Peter Lewis Wyman CBE DL was appointed chair of NHS Blood and Transplant on 1 April 2022. He was previously chair of the Care Quality Commission between 2015 and 2022.
He is an accountant, who worked for PricewaterhouseCoopers until 2010. He was described as one of their "most longstanding and famous beancounters" by The Daily Telegraph which said that he had "got as much exposure as Kylie Minogue’s bottom".

He was a special adviser on taxation and deregulation to the Parliamentary Under-Secretary of State for Corporate Affairs, Neil Hamilton, from 1993 to 1994, a member of the Deregulation Task Force between 1994 and 1997 and external overseer of the Inland Revenue/Contributions Agency joint-working programme between 1995 and 1998.

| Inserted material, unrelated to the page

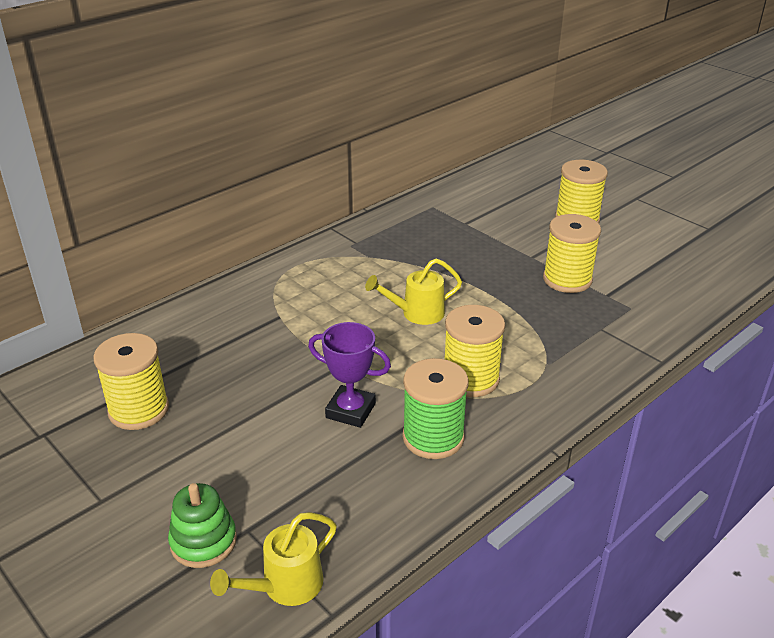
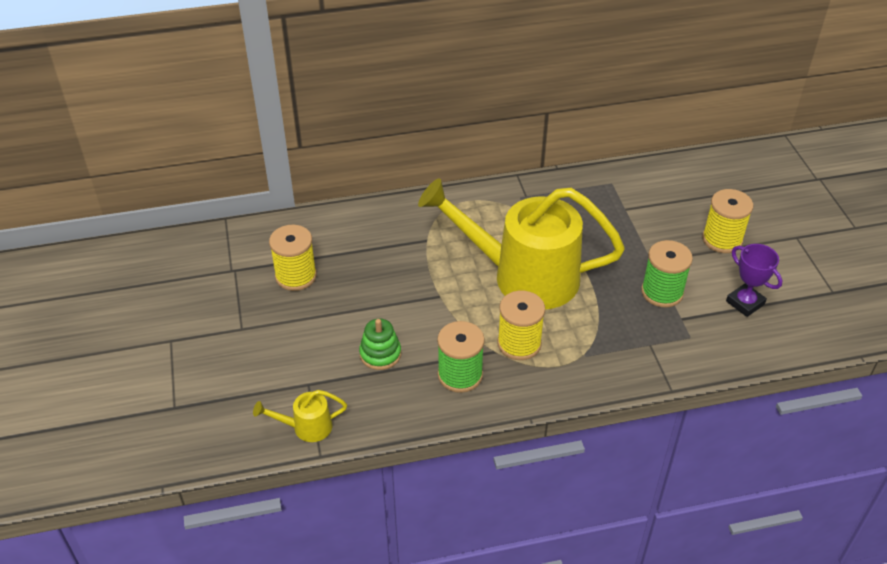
camera: 30 degrees right, 10 degrees up
green stacking toy [168,483,237,568] -> green stacking toy moved to [359,319,401,370]
purple trophy [308,322,391,428] -> purple trophy moved to [726,244,783,317]
yellow watering can [365,258,462,325] -> yellow watering can [418,179,625,309], size x2.50
yellow spool [543,214,601,293] -> green spool [641,240,693,308]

He was president of the Institute of Chartered Accountants in England and Wales during the aftermath of the Enron scandal between 2002 and 2003 and was a member of other committees and working parties, including chairman of the Professional Standards Office (1999–2000) and Deputy Chairman of the Financial Reporting Council.

He was awarded a CBE in the 2006 Birthday Honours for services to accountancy.

He was chair of Yeovil District Hospital NHS Foundation Trust.

He lives in Somerset, and is Deputy Lieutenant of Somerset and treasurer of the University of Bath.